Indonesia Books $8.3 Billion Business Deals with South, Central Asia
Jakarta. Indonesian companies have booked new deals worth over $8 billion (Rp 125.82 trillion) in a forum that connected them with organizations from the largely untapped markets of South and Central Asian regions.
Jakarta hosted the Indonesia-South and Central Asia Business Forum (Inasca) on Monday. As the name suggests, the event saw hundreds of business delegations gathering at Indonesia’s most modern city to discuss partnership opportunities. The government claimed that this marked the first time a forum had specifically linked Indonesian entrepreneurs with businesses from South and Central Asia. Despite being the maiden edition, the 2024 Inasca already posted trade and investment deals worth billions of American dollars.
“The Inasca forum secured business deals worth around $8.3 billion so far,” Deputy Foreign Affairs Minister Pahala Mansury told a press briefing on the margins of the forum.
State-run pharma giant Kimia Farma signed a marketing agreement with Sri Lankan pharmaceutical importer Yaden International at the Inasca forum. The deal would enable Kimia Farma's finished pharmaceutical products to be marketed in Sri Lanka. East Java’s herbicide manufacturer Pandawa Agri Indonesia also inked a memorandum of understanding (MoU) with Oneemto (Pvt) Ltd to have their chemical products distributed in Sri Lanka. Coconut processing company Natural Indococonut Organik also agreed to partner with Sri Lanka’s Industrial Stainless Steel Fabrication Pvt Ltd.
These three deals showed that local businesses had warmed up to Sri Lanka -- one of the South Asian markets that companies had not explored much in the past-- something that Shinta Kamdani, the chairwoman of the Indonesian Employers Association (Apindo) had pointed out.
“There are huge disparities in our economic relations with countries in Central and South Asia. Our economic activities [with the two regions] are primarily driven by our relations with long-standing partners like India, Bangladesh, and Pakistan. Indonesia does not have that much trade or business presence in countries like Sri Lanka,” Shinta told the same Inasca forum.

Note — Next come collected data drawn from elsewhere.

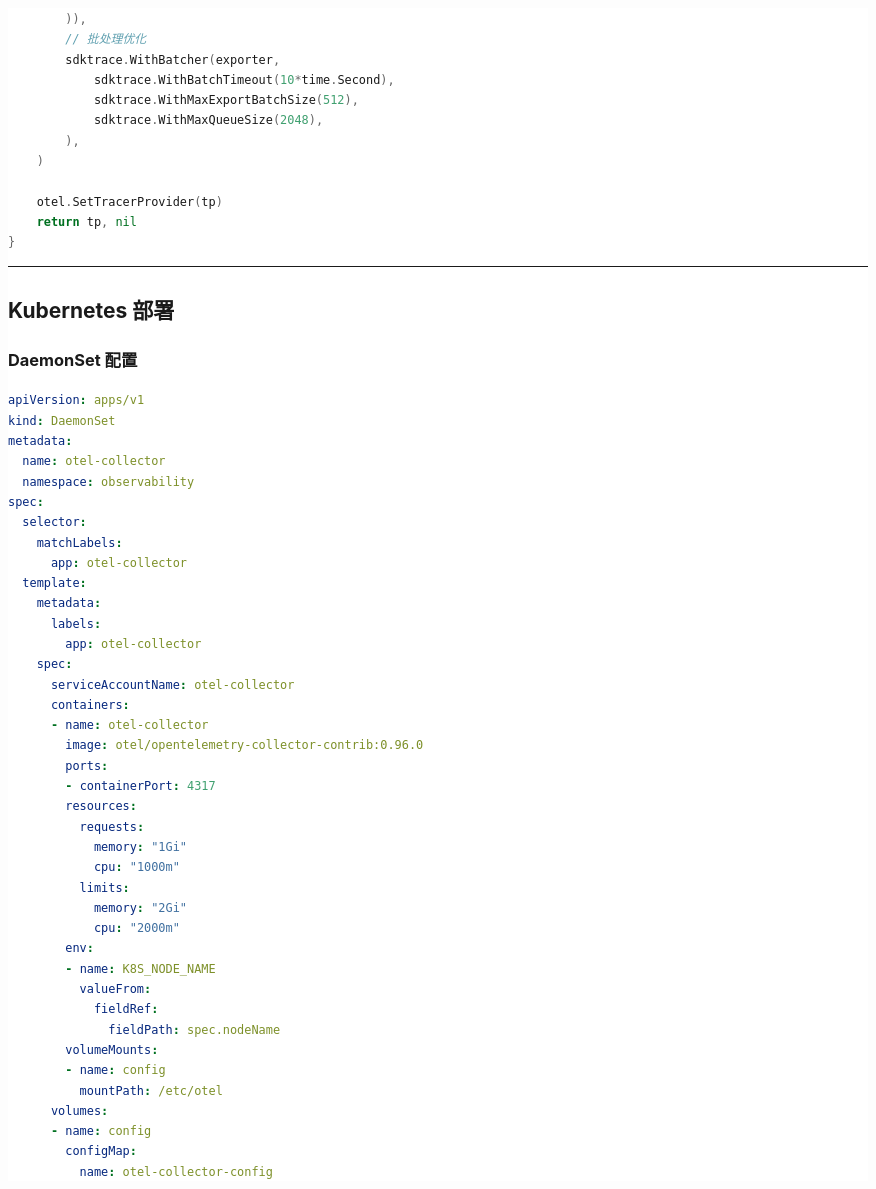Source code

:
 ```go:pkg/telemetry/production.go
        )),
        // 批处理优化
        sdktrace.WithBatcher(exporter,
            sdktrace.WithBatchTimeout(10*time.Second),
            sdktrace.WithMaxExportBatchSize(512),
            sdktrace.WithMaxQueueSize(2048),
        ),
    )

    otel.SetTracerProvider(tp)
    return tp, nil
}
```

---

## Kubernetes 部署

### DaemonSet 配置

```yaml:k8s-prod/otel-collector-daemonset.yaml
apiVersion: apps/v1
kind: DaemonSet
metadata:
  name: otel-collector
  namespace: observability
spec:
  selector:
    matchLabels:
      app: otel-collector
  template:
    metadata:
      labels:
        app: otel-collector
    spec:
      serviceAccountName: otel-collector
      containers:
      - name: otel-collector
        image: otel/opentelemetry-collector-contrib:0.96.0
        ports:
        - containerPort: 4317
        resources:
          requests:
            memory: "1Gi"
            cpu: "1000m"
          limits:
            memory: "2Gi"
            cpu: "2000m"
        env:
        - name: K8S_NODE_NAME
          valueFrom:
            fieldRef:
              fieldPath: spec.nodeName
        volumeMounts:
        - name: config
          mountPath: /etc/otel
      volumes:
      - name: config
        configMap:
          name: otel-collector-config
```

“It will be a missed opportunity if Indonesia does not expand its business outreach to these less familiar [markets],” Shinta said.
Pahala revealed that Indonesia’s combined trade volume with Central and South Asia hit $35.4 billion in 2023, up by 54 percent from the $23 billion recorded in the pre-Covid 2019. Trade Ministry data confirmed Shinta’s statements on the volume gap. Indonesia-India trade totaled nearly $27 billion last year. This marked a huge contrast to the $369.7 million total trade between Indonesia and Sri Lanka, government data showed.